Pose uses the aspirations voiced in Paris is Burning to ground the desires of the fictive characters, many influenced by naturalized notions of white success. Pose, however, develops upon these dreams and uses them to build storylines that refute desires for white acceptance, instead displaying the power of strong relationships within their own community. For instance, in season two, Angel, a Black trans woman, is repeatedly courted by ‘Stan,’ her on-again-off-again-white-executive-suburban boyfriend, as he frequently entices her with offers to move in with him. Stan symbolizes her opportunity to be “kept,” and protected from the burdens that come with her identity. After joining a new house and experiencing the support of her community, Angel rejects Stan’s final offer, despite it being a dream that she voiced on previous episodes. With the support of her house, Angel realizes that she does not need a white man to achieve her dreams and shape her world. Pose encapsulates the world parallel to the community documented in Paris is Burning, yet it does so by rejecting the appeal of the “white saviour” and realigning Black ideas of success to favour family and self-love.
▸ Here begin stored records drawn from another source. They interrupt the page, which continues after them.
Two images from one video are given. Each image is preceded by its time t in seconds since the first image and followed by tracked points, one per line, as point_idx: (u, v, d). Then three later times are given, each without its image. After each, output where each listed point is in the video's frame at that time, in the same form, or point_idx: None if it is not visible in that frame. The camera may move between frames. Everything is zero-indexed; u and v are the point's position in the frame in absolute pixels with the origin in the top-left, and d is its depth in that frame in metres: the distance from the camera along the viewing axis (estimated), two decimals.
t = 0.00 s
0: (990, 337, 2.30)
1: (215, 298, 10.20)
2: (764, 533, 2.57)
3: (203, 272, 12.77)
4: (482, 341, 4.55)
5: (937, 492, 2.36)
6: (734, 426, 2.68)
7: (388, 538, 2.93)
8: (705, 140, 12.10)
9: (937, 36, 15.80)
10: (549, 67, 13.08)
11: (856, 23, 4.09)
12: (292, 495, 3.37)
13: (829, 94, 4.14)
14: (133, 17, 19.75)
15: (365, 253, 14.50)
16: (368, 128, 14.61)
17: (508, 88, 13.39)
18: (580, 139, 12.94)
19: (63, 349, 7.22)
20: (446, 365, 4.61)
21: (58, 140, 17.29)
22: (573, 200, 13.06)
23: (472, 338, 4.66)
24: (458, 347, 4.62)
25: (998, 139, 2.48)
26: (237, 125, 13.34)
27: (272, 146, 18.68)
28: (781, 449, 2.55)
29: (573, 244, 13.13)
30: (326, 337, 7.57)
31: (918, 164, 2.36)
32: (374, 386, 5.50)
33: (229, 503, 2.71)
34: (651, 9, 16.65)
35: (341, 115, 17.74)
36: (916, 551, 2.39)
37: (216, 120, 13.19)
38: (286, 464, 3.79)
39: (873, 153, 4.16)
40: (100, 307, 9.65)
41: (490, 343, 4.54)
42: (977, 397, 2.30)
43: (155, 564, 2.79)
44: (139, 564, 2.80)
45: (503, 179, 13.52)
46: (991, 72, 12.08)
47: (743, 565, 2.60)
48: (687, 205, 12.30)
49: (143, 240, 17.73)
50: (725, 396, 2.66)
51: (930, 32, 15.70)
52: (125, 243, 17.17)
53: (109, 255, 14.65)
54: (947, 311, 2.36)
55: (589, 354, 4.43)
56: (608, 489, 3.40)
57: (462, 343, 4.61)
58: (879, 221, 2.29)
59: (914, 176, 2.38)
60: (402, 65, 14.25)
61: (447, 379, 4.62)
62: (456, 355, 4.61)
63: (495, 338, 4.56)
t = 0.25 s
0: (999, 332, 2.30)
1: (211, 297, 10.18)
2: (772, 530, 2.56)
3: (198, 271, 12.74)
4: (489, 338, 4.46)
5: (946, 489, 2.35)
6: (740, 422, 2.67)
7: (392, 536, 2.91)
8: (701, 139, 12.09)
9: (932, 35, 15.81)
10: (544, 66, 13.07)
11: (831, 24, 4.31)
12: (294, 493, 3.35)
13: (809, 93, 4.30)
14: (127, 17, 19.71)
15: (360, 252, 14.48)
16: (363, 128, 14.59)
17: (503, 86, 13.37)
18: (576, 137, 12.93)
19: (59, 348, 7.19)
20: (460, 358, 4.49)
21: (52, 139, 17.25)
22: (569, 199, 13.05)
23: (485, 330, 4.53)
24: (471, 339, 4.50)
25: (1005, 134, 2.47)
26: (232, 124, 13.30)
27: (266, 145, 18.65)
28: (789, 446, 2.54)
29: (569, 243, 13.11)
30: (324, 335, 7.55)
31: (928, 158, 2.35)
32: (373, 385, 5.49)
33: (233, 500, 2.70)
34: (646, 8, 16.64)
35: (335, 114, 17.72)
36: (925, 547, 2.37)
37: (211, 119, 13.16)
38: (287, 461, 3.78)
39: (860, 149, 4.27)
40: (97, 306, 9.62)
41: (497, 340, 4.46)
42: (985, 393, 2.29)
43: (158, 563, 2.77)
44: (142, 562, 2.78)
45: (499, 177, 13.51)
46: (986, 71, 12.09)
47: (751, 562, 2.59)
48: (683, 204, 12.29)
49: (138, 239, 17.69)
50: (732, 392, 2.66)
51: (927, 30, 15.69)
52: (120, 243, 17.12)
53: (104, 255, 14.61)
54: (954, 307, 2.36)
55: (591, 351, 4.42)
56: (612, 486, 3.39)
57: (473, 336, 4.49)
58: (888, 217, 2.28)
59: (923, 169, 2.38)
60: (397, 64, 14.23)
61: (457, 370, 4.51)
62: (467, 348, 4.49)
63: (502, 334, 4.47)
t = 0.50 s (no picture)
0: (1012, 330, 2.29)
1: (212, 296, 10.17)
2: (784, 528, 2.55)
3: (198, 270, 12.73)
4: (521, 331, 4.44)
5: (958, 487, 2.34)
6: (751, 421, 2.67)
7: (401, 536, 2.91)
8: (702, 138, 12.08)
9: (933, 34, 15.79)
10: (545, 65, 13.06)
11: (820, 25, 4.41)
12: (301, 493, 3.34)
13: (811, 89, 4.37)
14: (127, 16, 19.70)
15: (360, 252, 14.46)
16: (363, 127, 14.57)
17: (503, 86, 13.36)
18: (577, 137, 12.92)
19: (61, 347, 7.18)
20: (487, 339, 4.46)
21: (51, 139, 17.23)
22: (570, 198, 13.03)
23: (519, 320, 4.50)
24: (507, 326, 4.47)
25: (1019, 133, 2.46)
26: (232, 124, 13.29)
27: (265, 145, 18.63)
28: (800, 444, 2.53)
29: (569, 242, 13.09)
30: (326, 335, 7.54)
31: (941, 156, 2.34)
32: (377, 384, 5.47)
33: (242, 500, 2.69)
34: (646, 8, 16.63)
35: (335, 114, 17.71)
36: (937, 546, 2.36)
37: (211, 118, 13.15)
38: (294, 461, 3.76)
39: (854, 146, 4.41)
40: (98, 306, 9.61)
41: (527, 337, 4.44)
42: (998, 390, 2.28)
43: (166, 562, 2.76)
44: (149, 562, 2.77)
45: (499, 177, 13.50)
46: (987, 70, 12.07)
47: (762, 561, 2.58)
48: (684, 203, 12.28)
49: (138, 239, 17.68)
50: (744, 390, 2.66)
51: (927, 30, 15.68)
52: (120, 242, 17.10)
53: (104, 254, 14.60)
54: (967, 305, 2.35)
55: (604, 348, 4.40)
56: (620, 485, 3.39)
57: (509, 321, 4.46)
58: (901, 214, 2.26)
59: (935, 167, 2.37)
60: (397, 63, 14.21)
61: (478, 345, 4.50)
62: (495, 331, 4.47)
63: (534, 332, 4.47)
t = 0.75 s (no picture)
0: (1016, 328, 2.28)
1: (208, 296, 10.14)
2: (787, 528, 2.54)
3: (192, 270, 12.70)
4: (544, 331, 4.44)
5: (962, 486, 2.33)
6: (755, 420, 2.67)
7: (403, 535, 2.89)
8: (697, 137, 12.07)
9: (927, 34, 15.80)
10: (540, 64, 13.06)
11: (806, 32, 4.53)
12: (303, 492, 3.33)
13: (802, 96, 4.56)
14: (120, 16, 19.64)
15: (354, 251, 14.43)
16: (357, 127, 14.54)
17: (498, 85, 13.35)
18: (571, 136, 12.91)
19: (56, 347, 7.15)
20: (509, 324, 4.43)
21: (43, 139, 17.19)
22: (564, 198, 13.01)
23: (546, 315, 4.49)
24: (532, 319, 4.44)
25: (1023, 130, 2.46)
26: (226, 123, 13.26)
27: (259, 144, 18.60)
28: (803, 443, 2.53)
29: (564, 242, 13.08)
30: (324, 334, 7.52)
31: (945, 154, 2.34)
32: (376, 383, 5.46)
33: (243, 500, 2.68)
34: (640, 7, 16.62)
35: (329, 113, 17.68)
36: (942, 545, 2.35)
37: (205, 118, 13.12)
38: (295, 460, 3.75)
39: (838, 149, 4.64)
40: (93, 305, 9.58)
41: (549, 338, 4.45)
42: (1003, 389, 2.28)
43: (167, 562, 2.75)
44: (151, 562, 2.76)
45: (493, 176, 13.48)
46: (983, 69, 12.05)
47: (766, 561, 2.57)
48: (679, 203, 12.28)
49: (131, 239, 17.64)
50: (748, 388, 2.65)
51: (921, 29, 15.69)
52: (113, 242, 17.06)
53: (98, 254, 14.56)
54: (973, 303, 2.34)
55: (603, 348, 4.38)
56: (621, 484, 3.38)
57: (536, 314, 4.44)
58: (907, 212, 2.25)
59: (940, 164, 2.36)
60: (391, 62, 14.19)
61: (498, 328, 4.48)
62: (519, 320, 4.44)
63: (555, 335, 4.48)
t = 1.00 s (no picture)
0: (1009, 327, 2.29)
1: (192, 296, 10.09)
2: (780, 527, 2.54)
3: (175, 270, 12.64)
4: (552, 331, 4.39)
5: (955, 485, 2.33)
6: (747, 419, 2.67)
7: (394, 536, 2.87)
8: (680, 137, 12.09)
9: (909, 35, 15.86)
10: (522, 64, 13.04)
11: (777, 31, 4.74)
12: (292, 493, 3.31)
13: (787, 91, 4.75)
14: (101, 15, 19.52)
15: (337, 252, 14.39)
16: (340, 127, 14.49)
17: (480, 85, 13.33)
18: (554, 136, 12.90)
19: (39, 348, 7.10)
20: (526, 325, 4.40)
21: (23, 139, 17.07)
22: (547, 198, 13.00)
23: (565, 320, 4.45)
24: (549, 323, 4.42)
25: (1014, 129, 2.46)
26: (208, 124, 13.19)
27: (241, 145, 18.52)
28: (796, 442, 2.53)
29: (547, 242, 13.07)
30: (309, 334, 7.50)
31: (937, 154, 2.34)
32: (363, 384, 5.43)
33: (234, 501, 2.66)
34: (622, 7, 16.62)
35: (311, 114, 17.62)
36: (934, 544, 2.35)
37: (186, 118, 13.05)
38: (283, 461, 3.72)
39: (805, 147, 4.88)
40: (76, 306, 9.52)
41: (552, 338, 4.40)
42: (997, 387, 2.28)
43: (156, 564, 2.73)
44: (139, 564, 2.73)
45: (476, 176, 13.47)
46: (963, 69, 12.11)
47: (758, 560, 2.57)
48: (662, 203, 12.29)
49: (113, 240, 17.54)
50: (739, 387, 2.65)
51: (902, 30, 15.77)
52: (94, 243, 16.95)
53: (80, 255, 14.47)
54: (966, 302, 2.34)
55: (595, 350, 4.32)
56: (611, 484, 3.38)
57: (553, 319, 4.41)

Though representations of Harlem’s 1980s’ drag-ball circuit are now largely utilized by the Black community, many artists who use Paris is Burning’s iconography and rhetoric are not LGBTQ+. Music videos produced by celebrities such as Beyonce, Ciara, and Azealia Banks reference the culture documented by Paris is Burning, but do not speak to their appropriation and subsequent popularization of a culture that is not their own. Thus, the drag-ball community is still exploited and used for monetary gain. Moreover, the popular reality series RuPaul’s Drag Race, a TV show hosted by a Black gay man, is heavily modelled on Paris is Burning. RuPaul Charles, the host of Drag Race, however, has made comments that disqualify trans women from his show, thereby undermining the progress Drag Race has made as a popular LGBQT+ TV show.
Pose, although taking leaps and bounds in progress through its advocation for emic Black and Latinx trans and queer representation, is still ultimately produced by Murphy, a white, cisman. Therefore, there is still moves to be made in garnering complete representation for trans and queer people of colour. Wider visibility, however, also heightens the opportunity for audiences to understand that colonialism, racism, and transphobia are forever entwined, enforcing the development of emic representation for trans and queer people of colour.
Bella Silverman is a double major in history and art history at McGill University. Bella’s academic goal is to uncover histories that are normally concealed due to patriarchal structures and the systematic canonization of history.